═════ TEXTO PRESENTADO
A partir de ahí, el puerto ha seguido expandiéndose con terminales de usos múltiples y el desarrollo de infraestructura energética de gran calado, incluyendo proyectos de licuefacción de gas y el reciente impulso del Polo de Desarrollo Económico para el Bienestar, bajo el esquema nacional «Plan México», proyectando la creación de decenas de miles de empleos y un fortalecimiento económico del municipio y de la zona sur de Tamaulipas.

El verdadero cambio físico del municipio ocurrió en su tejido urbano. Al agotarse las reservas territoriales de Tampico y Ciudad Madero a finales de los 90, Altamira se convirtió en la válvula de escape de la zona metropolitana.

Áreas que en 1997 eran ejidos o campos agrícolas, zonas aledañas a la Laguna de la Puerta, la zona centro y la carretera Tampico-Mante, fueron absorbidas por desarrollos habitacionales masivos de interés social y medio.

Para finales de los años 90, Altamira apenas superaba los 100,000 habitantes, pero en el transcurso de los censos modernos, la población rebasó los 260,000 habitantes, transformando ejidos enteros en sectores urbanos densamente poblados.

El acelerado ritmo entre 1997 y la actualidad trajo consigo una transformación profunda de su fisonomía, pero también importantes desafíos. Se modernizaron accesos clave como la Avenida de la Industria, el Boulevard de los Ríos y el Libramiento Américo Villarreal Guerra, para soportar tanto el flujo del transporte de carga pesada como el traslado diario de miles de trabajadores hacia Tampico y Madero.

Altamira , entonces, pasó de depender comercialmente de Tampico, a albergar sus propias zonas de servicios, autoservicios, cines y plazas comerciales, lo que en los últimos años, gobernado Altamira por el alcalde, Dr. Armando Maertínez Manríquez, se ha fortalecido, a grado tal de poder afirmar que durante la gestión morenista en Altamira, el municipio se transformó.
══════════
═════ MATERIAL DE ESTUDIO
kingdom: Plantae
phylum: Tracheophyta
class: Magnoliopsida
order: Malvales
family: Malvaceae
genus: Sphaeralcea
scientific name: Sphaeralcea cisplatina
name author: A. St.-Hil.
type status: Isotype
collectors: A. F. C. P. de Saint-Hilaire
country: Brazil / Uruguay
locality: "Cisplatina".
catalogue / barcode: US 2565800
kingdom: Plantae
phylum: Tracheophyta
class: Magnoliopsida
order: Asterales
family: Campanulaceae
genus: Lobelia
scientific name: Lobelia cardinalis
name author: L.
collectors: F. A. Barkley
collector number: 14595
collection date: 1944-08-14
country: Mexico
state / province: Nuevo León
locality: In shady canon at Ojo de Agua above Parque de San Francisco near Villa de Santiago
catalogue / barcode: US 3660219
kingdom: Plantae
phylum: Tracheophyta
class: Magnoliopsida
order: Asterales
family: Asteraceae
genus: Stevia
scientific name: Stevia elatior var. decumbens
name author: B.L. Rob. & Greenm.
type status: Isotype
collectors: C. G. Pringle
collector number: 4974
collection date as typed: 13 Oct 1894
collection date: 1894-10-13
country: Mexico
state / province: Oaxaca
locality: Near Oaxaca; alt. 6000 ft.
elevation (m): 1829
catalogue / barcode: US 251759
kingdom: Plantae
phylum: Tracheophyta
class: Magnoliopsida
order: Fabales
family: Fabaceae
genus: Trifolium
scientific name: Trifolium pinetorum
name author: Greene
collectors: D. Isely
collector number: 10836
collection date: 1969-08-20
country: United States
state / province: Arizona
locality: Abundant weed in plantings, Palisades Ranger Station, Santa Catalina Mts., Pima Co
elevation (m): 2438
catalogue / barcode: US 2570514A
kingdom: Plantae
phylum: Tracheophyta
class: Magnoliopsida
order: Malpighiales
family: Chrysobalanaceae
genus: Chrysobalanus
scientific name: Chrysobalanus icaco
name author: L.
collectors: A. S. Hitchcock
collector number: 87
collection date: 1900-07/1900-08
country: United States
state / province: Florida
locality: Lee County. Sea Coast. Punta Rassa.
══════════
• [ACTIVIDADES POR REALIZAR]:
1) Enumera los accesos clave que, según el texto sobre Altamira, se modernizaron.
2) Traduce al inglés esta oración del texto sobre Altamira: «El verdadero cambio físico del municipio ocurrió en su tejido urbano.»
3) Según el texto sobre Altamira, ¿qué ciudades agotaron sus reservas territoriales a finales de los 90?

• [SOLUCIONES POR ACTIVIDAD]:
1) Avenida de la Industria, Boulevard de los Ríos y Libramiento Américo Villarreal Guerra.

2) The real physical change in the municipality took place in its urban fabric.

3) Tampico y Ciudad Madero.